The problem:
As you reproduce every line below, keep it exactly as written and leave out the images.

Data segment:
* * * *

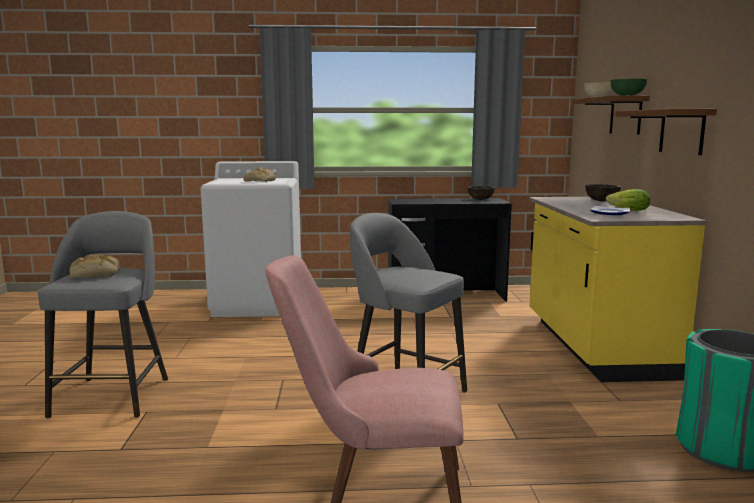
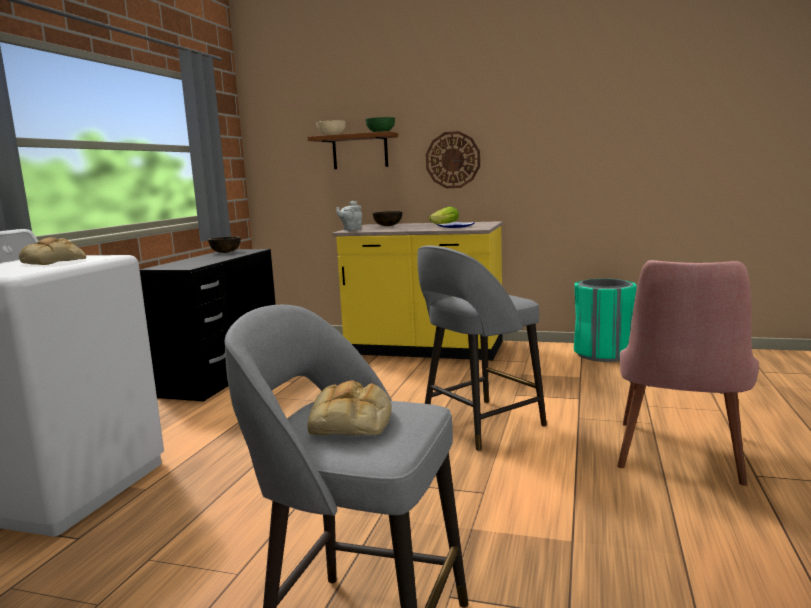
camera: 70 degrees left, 0 degrees up
brown shelf [616,109,717,155] -> wall clock [426,131,480,188]
none -> grey teapot [337,201,362,231]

* * * *

Finished task:
camera: 70 degrees left, 0 degrees up
brown shelf [616,109,717,155] -> wall clock [426,131,480,188]
none -> grey teapot [337,201,362,231]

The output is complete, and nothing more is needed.